◆ **WHAT THIS EXERCISE ASKS**:
**A)** Decide whether each statement below agrees with the essay on forced kindness. Answer yes or no for each, and quote the exact words from the essay that decide it.
(i) The writer's son left the swings of his own accord so another boy could have a turn.
(ii) The parent who approached the writer was the father of a girl who had benefited.
(iii) The writer's gut response was that the children had been taught they never had to share.
**B)** In the essay on forced kindness, where did the writer take the children for the outing described at the start?
**C)** Rewrite the paragraph of the essay on forced kindness that begins "In homes across America" as a short bulleted list, keeping its main facts.

◆ **EXCERPT TO READ**:
______
Beware of Forced Kindness

A Lethal Destroyer of Your Happiness

When my children were quite young, grade school age, I took them to a Burger King playground they enjoyed.  My son voluntarily got off the swings to let another boy have a turn. My daughter was respectful to a different child when the child wanted a turn on another playground activity. It was a non-eventful, mildly enjoyable lunch with my children. However, it was remarkable to another parent whose son was benefiting from my children's graciousness. The dad came over and said, "Your children are so respectful and fair. How did you get them to share so comfortably?" My gut response was "I taught them they never had to share."  He looked at me puzzled.

In homes across America, you will hear frustrated parents at wits' end, pleading with their children: "Why can't you be a good boy (or girl) and share with your sister!"  I heard it from my parents and you probably heard it from yours. Why, as a child, did I resent being told to share?  Why did I often think "No! It's mine! I don't want to share it with her. Why should I have to?"

The simple answer is that I was a stubborn, mean, bratty kid. That's the answer that parents want to believe; their child is the problem, not their "reasonable" demand that their child share. But what if the child is not the problem? What if there is something fundamentally wrong with the parent's request? What if parents for centuries have been mistaken about "sharing"? What if this whole issue is not simply a "how to get your kids to be kind in the playground" issue, but one that affects every one of us everyday – whether we are 7 years old or 70? And what if this is an issue that affects your happiness, your child's happiness, your relations with your child and with everyone you meet?
______
(Stored data entries)
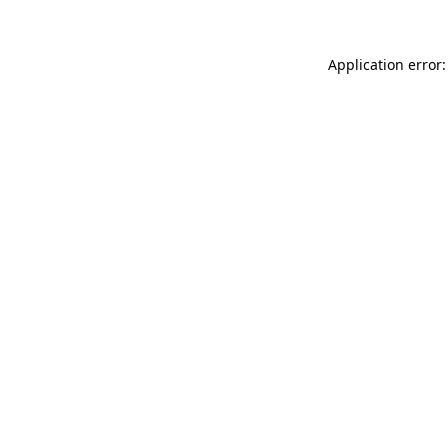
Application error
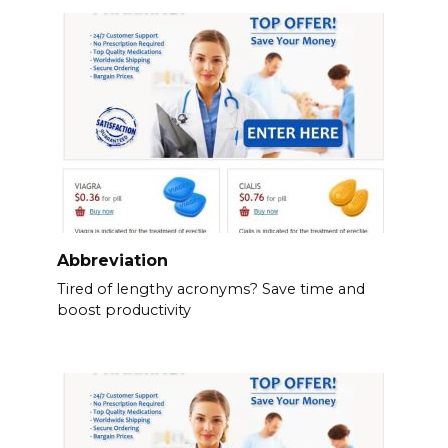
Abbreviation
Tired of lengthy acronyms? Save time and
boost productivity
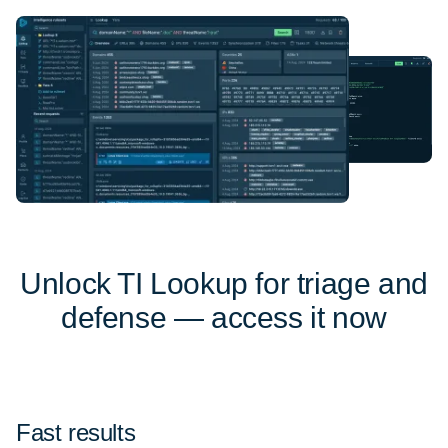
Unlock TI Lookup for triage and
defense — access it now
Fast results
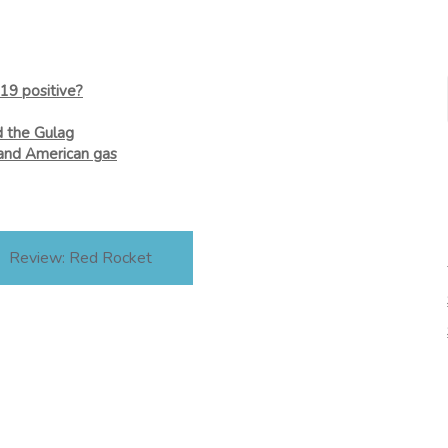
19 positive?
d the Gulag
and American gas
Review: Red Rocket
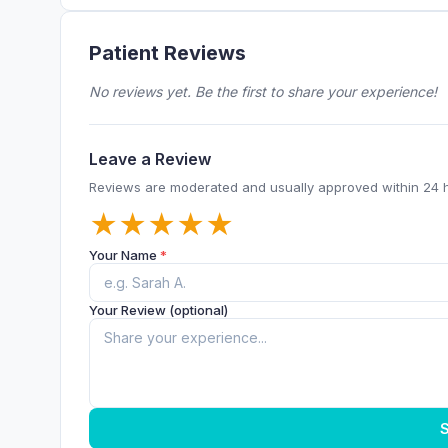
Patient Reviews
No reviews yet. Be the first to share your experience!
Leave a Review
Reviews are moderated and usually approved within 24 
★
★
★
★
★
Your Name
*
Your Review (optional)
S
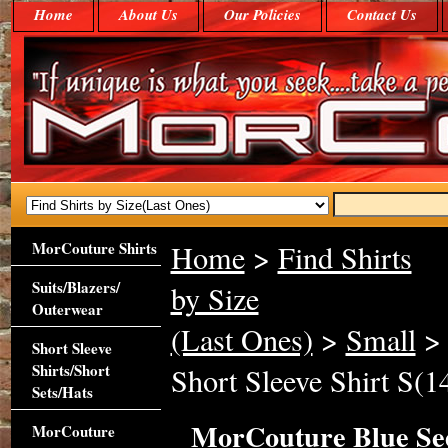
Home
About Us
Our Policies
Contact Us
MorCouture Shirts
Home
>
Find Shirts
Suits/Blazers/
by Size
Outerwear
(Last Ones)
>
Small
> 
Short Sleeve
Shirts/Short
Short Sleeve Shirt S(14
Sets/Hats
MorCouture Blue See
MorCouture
______
◆ **LIST OF SOLUTIONS**:
**A)**
(i) Yes: "My son voluntarily got off the swings to let another boy have a turn."
(ii) No: "another parent whose son was benefiting from my children's graciousness"
(iii) Yes: "My gut response was "I taught them they never had to share.""

**B)** To a Burger King playground they enjoyed.

**C)**
- Frustrated parents across America plead with their children to be good and share with their siblings.
- The writer heard this from their own parents, and the reader probably heard it too.
- As a child, the writer resented being told to share.
- The writer often thought, "No! It's mine!" and asked why they should have to share.